Sanet Trade & Services Co. Ltd. (STS) in Bangkok offers under the management of the German graduate engineer (Dipl.-Ing.) Sven Korf ‘regional key accounting’ on behalf of Western companies throughout the entire ASEAN region. Depending on the contractual arrangement, existing dealers are first screened or they look for new trading partners. In close cooperation with the parent plant, they then establish annual sales targets and monitor them continuously. The STS-team of Sven Korf advises traders also in technical aspects and monitors their local services. These services are offered primarily for project transactions, e.g. for the engineering of special machines. For more information about these services, please send an Email to info@sanet.eu or click on the Sanet website.

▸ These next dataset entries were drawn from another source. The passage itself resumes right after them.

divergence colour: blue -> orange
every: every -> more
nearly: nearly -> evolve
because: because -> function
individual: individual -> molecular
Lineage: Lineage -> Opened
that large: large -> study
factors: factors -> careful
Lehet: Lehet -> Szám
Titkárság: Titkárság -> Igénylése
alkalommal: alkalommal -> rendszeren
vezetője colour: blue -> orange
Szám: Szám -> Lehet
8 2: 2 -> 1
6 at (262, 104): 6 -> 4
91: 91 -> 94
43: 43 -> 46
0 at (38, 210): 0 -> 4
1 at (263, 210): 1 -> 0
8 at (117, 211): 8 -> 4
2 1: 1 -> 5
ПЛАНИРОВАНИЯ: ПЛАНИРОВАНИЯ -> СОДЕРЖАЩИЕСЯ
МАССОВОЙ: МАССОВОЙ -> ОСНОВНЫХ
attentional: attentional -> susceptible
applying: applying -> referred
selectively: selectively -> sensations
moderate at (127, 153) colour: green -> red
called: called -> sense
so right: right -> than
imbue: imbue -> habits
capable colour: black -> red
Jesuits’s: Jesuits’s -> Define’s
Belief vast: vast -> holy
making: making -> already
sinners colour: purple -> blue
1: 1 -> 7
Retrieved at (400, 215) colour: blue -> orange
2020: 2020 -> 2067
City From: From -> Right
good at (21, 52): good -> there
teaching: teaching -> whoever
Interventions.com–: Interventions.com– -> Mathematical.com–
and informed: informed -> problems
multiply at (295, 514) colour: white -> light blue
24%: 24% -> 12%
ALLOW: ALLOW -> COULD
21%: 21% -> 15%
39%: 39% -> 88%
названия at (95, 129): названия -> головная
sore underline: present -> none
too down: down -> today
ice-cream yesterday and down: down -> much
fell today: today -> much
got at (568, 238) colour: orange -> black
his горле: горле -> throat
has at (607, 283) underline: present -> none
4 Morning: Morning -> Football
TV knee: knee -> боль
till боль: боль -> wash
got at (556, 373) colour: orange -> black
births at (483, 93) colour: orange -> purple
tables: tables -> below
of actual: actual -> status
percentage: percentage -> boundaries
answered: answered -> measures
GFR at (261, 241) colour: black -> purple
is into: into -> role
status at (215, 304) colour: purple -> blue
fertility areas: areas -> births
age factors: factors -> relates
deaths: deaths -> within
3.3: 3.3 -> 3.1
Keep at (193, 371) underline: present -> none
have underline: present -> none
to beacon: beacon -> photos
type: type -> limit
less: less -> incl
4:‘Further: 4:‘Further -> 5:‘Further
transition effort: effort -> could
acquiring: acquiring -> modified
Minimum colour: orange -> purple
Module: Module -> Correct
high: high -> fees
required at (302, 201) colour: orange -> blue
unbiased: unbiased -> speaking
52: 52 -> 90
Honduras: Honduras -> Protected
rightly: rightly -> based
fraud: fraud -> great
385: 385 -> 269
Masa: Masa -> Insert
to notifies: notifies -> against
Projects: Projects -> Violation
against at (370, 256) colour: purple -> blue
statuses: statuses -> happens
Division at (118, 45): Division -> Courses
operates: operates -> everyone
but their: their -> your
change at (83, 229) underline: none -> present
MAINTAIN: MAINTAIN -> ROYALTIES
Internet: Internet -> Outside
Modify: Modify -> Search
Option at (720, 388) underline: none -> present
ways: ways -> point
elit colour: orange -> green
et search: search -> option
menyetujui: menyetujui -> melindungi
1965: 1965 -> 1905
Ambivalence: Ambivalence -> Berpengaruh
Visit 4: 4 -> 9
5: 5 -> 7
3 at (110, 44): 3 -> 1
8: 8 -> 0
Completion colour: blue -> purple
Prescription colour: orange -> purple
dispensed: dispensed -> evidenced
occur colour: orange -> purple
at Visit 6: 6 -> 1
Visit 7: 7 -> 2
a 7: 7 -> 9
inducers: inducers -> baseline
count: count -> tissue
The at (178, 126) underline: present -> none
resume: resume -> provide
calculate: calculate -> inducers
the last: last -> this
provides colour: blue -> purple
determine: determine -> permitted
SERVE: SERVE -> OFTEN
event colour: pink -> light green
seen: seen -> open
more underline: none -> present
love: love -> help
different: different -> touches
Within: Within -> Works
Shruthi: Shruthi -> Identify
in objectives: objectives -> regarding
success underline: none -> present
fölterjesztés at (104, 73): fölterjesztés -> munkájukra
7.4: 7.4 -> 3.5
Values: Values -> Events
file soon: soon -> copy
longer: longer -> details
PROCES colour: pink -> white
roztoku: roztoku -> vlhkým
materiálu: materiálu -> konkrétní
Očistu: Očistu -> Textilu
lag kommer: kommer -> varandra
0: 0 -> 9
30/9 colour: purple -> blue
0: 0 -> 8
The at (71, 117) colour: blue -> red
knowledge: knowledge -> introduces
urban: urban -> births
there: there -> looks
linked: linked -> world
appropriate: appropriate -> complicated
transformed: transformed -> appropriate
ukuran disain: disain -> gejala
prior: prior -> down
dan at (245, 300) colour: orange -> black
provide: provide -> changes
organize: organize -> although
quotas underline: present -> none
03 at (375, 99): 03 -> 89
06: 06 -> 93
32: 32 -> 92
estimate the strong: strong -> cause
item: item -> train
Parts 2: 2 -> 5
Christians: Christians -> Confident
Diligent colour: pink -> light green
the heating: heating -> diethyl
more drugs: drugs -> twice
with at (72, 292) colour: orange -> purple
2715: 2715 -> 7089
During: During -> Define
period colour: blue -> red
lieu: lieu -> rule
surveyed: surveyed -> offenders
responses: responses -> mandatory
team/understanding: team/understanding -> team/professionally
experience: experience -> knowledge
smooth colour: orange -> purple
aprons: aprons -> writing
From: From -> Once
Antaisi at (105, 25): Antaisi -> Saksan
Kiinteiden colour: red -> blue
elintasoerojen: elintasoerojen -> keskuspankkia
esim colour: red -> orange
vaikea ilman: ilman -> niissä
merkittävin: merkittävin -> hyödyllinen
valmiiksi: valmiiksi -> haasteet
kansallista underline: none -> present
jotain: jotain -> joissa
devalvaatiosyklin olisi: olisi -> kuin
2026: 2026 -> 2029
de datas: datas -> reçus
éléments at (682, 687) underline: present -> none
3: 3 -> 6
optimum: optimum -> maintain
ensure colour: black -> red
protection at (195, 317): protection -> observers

The contractual sales partners

The classic method of selling goods abroad is selling through one or more importers in the target country. But the disadvantages are known: The importer of course expects a good margin, which is often more important to the importer than the market share of his contracting partner in the country. At Sanet we see almost on a monthly basis companies being surprised by the low turnovers in the ASEAN countries and wondering at the same time how their importer was able to get rich on such turnovers. Monitoring contracting partners is of course difficult from a distance of 10,000 km. Moreover, the lack of marketability runs counter to the motto of ‘Export was yesterday, the future’s presence!’